__The problem__.
Every record below must be retyped exactly, with the pictures left out.
--- Record set Enclosed Below ---
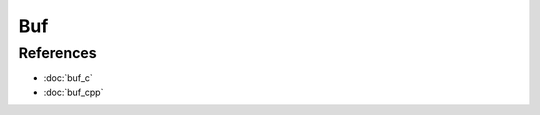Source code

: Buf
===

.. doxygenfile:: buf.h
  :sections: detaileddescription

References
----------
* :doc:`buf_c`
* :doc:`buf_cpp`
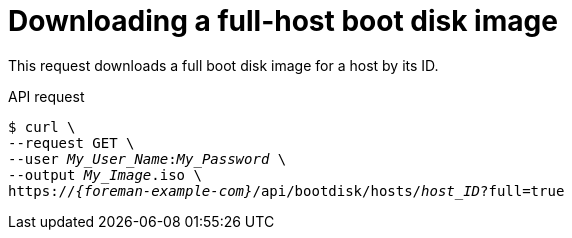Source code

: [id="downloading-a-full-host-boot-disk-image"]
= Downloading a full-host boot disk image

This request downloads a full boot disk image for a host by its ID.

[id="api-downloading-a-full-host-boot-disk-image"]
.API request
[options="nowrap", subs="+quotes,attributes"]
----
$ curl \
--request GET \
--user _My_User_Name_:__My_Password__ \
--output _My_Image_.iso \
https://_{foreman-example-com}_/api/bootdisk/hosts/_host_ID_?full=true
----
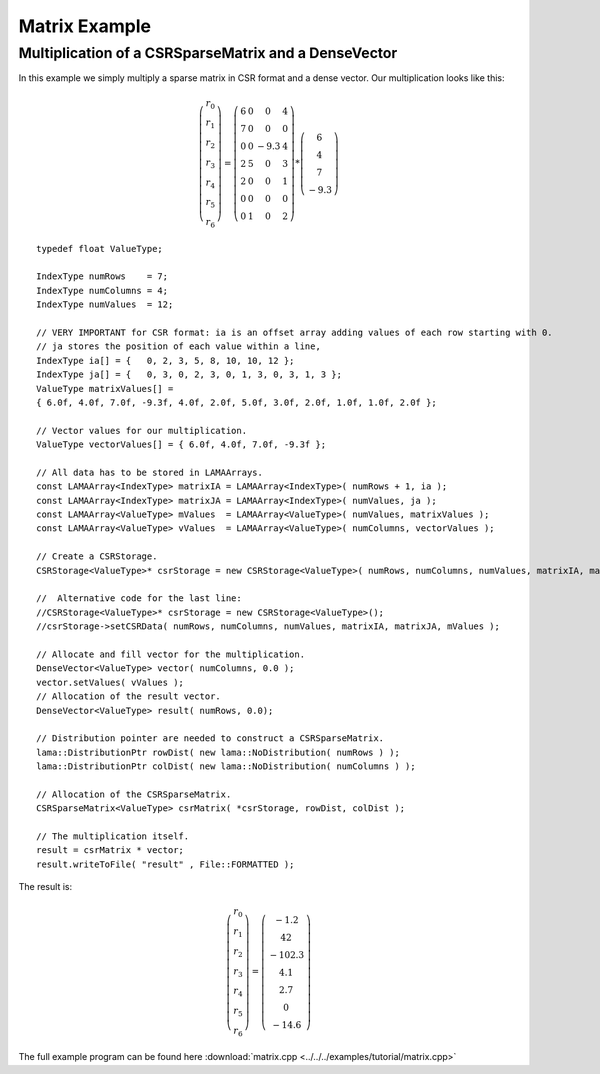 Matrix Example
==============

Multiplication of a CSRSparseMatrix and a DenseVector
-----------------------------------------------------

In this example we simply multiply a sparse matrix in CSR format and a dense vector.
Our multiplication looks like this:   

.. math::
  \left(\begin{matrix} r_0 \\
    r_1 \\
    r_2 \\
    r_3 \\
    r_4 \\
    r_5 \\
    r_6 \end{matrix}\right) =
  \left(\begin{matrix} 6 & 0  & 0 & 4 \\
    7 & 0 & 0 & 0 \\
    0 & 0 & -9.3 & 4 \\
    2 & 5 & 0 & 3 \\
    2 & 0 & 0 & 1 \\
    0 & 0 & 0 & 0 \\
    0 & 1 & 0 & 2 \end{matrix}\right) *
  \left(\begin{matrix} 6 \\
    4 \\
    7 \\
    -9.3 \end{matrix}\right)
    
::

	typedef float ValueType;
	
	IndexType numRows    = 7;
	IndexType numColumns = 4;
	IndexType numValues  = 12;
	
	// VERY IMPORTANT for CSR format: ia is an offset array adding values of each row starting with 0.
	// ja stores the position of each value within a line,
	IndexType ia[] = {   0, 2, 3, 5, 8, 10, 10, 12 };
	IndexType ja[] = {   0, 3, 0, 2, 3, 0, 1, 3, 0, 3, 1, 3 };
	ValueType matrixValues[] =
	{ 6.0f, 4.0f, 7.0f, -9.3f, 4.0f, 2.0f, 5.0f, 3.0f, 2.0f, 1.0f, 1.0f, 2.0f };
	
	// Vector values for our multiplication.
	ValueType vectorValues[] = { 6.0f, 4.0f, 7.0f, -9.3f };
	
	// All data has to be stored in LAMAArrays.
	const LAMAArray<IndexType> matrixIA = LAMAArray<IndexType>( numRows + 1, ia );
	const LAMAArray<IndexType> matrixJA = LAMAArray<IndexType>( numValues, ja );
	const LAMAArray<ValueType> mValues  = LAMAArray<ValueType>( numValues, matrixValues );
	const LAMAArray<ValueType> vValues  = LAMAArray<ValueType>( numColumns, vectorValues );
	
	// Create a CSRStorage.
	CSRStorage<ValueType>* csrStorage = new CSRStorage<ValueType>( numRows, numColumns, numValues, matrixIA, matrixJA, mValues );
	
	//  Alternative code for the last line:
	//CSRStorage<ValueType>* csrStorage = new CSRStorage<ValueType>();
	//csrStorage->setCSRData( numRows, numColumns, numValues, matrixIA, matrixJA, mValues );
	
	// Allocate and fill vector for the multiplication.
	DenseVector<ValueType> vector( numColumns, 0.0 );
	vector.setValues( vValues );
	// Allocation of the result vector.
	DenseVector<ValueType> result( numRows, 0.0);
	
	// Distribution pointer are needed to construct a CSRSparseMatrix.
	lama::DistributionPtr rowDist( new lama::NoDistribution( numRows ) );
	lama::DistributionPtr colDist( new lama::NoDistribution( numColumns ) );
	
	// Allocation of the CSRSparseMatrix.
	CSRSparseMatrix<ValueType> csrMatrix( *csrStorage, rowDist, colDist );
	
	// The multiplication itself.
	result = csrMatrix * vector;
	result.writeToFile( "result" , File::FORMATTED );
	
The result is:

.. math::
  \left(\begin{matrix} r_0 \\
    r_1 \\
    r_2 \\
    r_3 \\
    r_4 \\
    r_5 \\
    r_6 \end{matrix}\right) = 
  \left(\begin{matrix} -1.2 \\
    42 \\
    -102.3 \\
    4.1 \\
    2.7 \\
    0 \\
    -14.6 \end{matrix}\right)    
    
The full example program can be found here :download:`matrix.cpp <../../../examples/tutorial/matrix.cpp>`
--- End of Enclosed Record set ---
__Finished exercise__.
Source code

: Buf
===

.. doxygenfile:: buf.h
  :sections: detaileddescription

References
----------
* :doc:`buf_c`
* :doc:`buf_cpp`
Source code

: [id="downloading-a-full-host-boot-disk-image"]
= Downloading a full-host boot disk image

This request downloads a full boot disk image for a host by its ID.

[id="api-downloading-a-full-host-boot-disk-image"]
.API request
[options="nowrap", subs="+quotes,attributes"]
----
$ curl \
--request GET \
--user _My_User_Name_:__My_Password__ \
--output _My_Image_.iso \
https://_{foreman-example-com}_/api/bootdisk/hosts/_host_ID_?full=true
----
 Matrix Example
==============

Multiplication of a CSRSparseMatrix and a DenseVector
-----------------------------------------------------

In this example we simply multiply a sparse matrix in CSR format and a dense vector.
Our multiplication looks like this:   

.. math::
  \left(\begin{matrix} r_0 \\
    r_1 \\
    r_2 \\
    r_3 \\
    r_4 \\
    r_5 \\
    r_6 \end{matrix}\right) =
  \left(\begin{matrix} 6 & 0  & 0 & 4 \\
    7 & 0 & 0 & 0 \\
    0 & 0 & -9.3 & 4 \\
    2 & 5 & 0 & 3 \\
    2 & 0 & 0 & 1 \\
    0 & 0 & 0 & 0 \\
    0 & 1 & 0 & 2 \end{matrix}\right) *
  \left(\begin{matrix} 6 \\
    4 \\
    7 \\
    -9.3 \end{matrix}\right)
    
::

	typedef float ValueType;
	
	IndexType numRows    = 7;
	IndexType numColumns = 4;
	IndexType numValues  = 12;
	
	// VERY IMPORTANT for CSR format: ia is an offset array adding values of each row starting with 0.
	// ja stores the position of each value within a line,
	IndexType ia[] = {   0, 2, 3, 5, 8, 10, 10, 12 };
	IndexType ja[] = {   0, 3, 0, 2, 3, 0, 1, 3, 0, 3, 1, 3 };
	ValueType matrixValues[] =
	{ 6.0f, 4.0f, 7.0f, -9.3f, 4.0f, 2.0f, 5.0f, 3.0f, 2.0f, 1.0f, 1.0f, 2.0f };
	
	// Vector values for our multiplication.
	ValueType vectorValues[] = { 6.0f, 4.0f, 7.0f, -9.3f };
	
	// All data has to be stored in LAMAArrays.
	const LAMAArray<IndexType> matrixIA = LAMAArray<IndexType>( numRows + 1, ia );
	const LAMAArray<IndexType> matrixJA = LAMAArray<IndexType>( numValues, ja );
	const LAMAArray<ValueType> mValues  = LAMAArray<ValueType>( numValues, matrixValues );
	const LAMAArray<ValueType> vValues  = LAMAArray<ValueType>( numColumns, vectorValues );
	
	// Create a CSRStorage.
	CSRStorage<ValueType>* csrStorage = new CSRStorage<ValueType>( numRows, numColumns, numValues, matrixIA, matrixJA, mValues );
	
	//  Alternative code for the last line:
	//CSRStorage<ValueType>* csrStorage = new CSRStorage<ValueType>();
	//csrStorage->setCSRData( numRows, numColumns, numValues, matrixIA, matrixJA, mValues );
	
	// Allocate and fill vector for the multiplication.
	DenseVector<ValueType> vector( numColumns, 0.0 );
	vector.setValues( vValues );
	// Allocation of the result vector.
	DenseVector<ValueType> result( numRows, 0.0);
	
	// Distribution pointer are needed to construct a CSRSparseMatrix.
	lama::DistributionPtr rowDist( new lama::NoDistribution( numRows ) );
	lama::DistributionPtr colDist( new lama::NoDistribution( numColumns ) );
	
	// Allocation of the CSRSparseMatrix.
	CSRSparseMatrix<ValueType> csrMatrix( *csrStorage, rowDist, colDist );
	
	// The multiplication itself.
	result = csrMatrix * vector;
	result.writeToFile( "result" , File::FORMATTED );
	
The result is:

.. math::
  \left(\begin{matrix} r_0 \\
    r_1 \\
    r_2 \\
    r_3 \\
    r_4 \\
    r_5 \\
    r_6 \end{matrix}\right) = 
  \left(\begin{matrix} -1.2 \\
    42 \\
    -102.3 \\
    4.1 \\
    2.7 \\
    0 \\
    -14.6 \end{matrix}\right)    
    
The full example program can be found here :download:`matrix.cpp <../../../examples/tutorial/matrix.cpp>`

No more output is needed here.